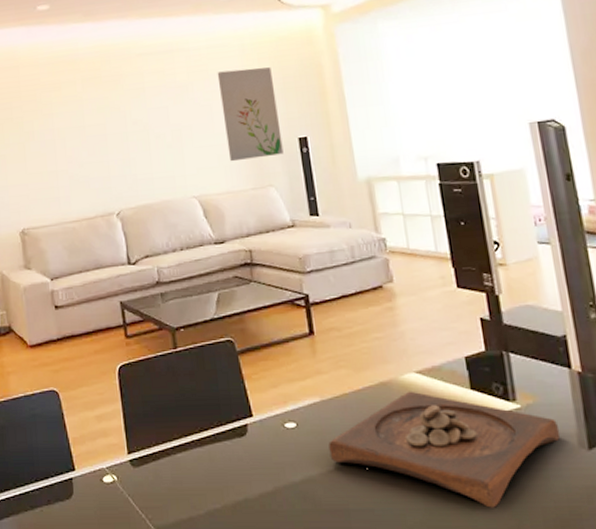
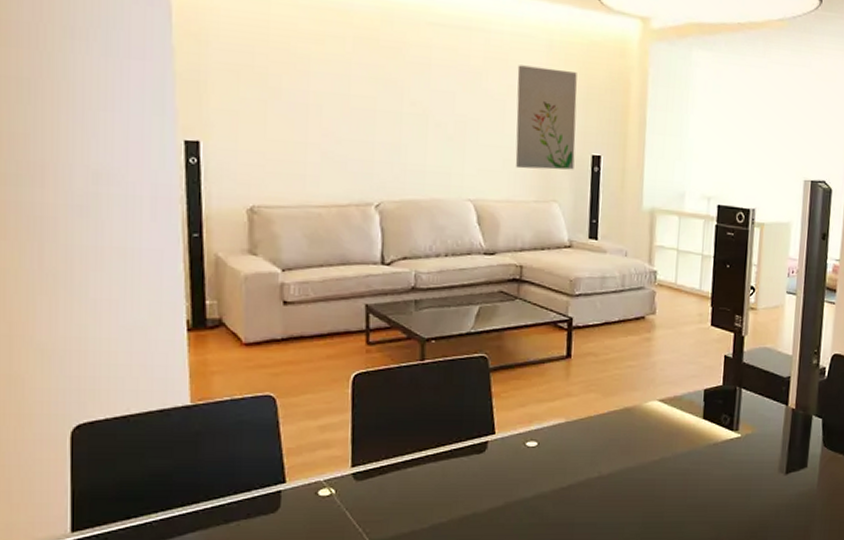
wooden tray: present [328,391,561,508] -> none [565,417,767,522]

...

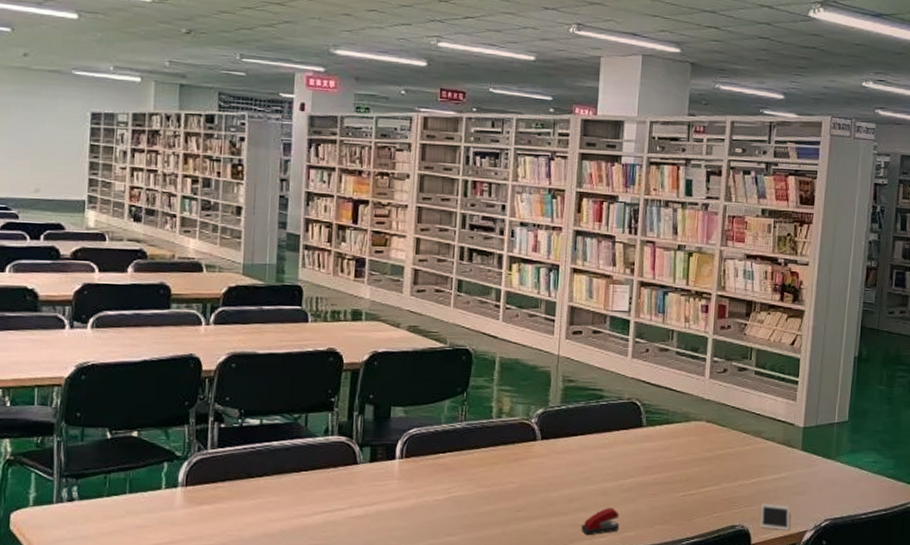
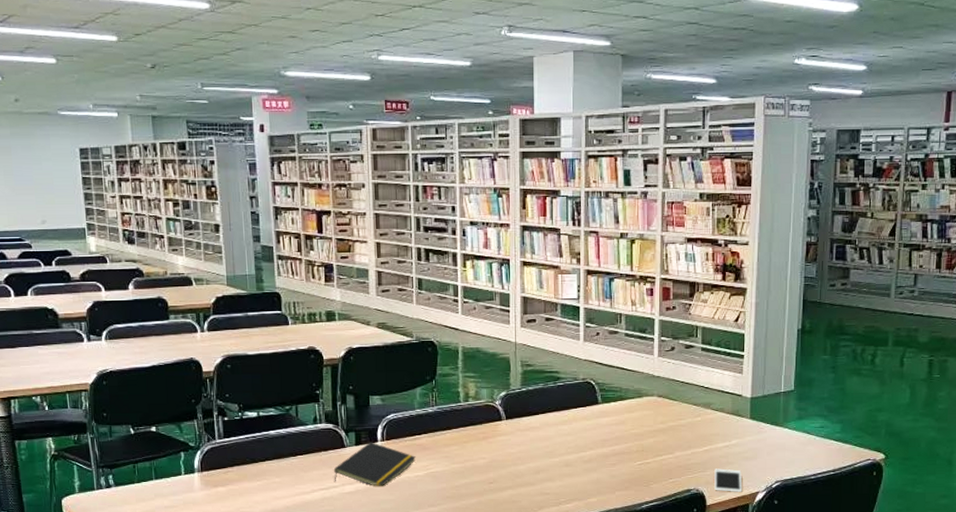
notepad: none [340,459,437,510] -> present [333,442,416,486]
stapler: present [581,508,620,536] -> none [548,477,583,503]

...

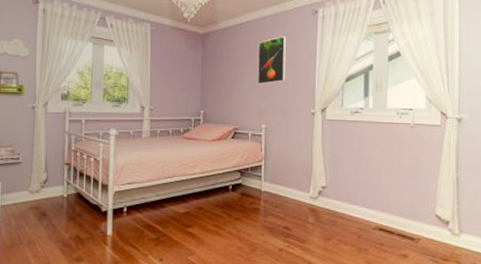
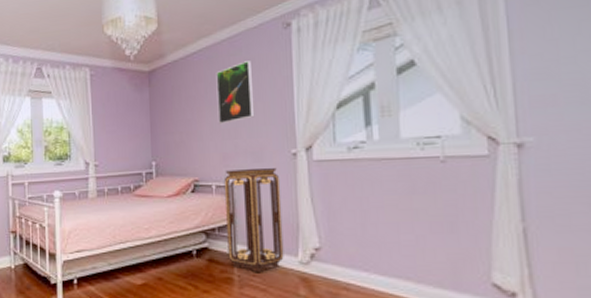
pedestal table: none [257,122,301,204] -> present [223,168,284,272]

#### Task goal
Going down the listing above, begin printing at the line with "notepad: none [340,459,437,510]" and finish with the line with "stapler: present [581,508,620,536]", exactly as they appear.

#### Written reply
notepad: none [340,459,437,510] -> present [333,442,416,486]
stapler: present [581,508,620,536] -> none [548,477,583,503]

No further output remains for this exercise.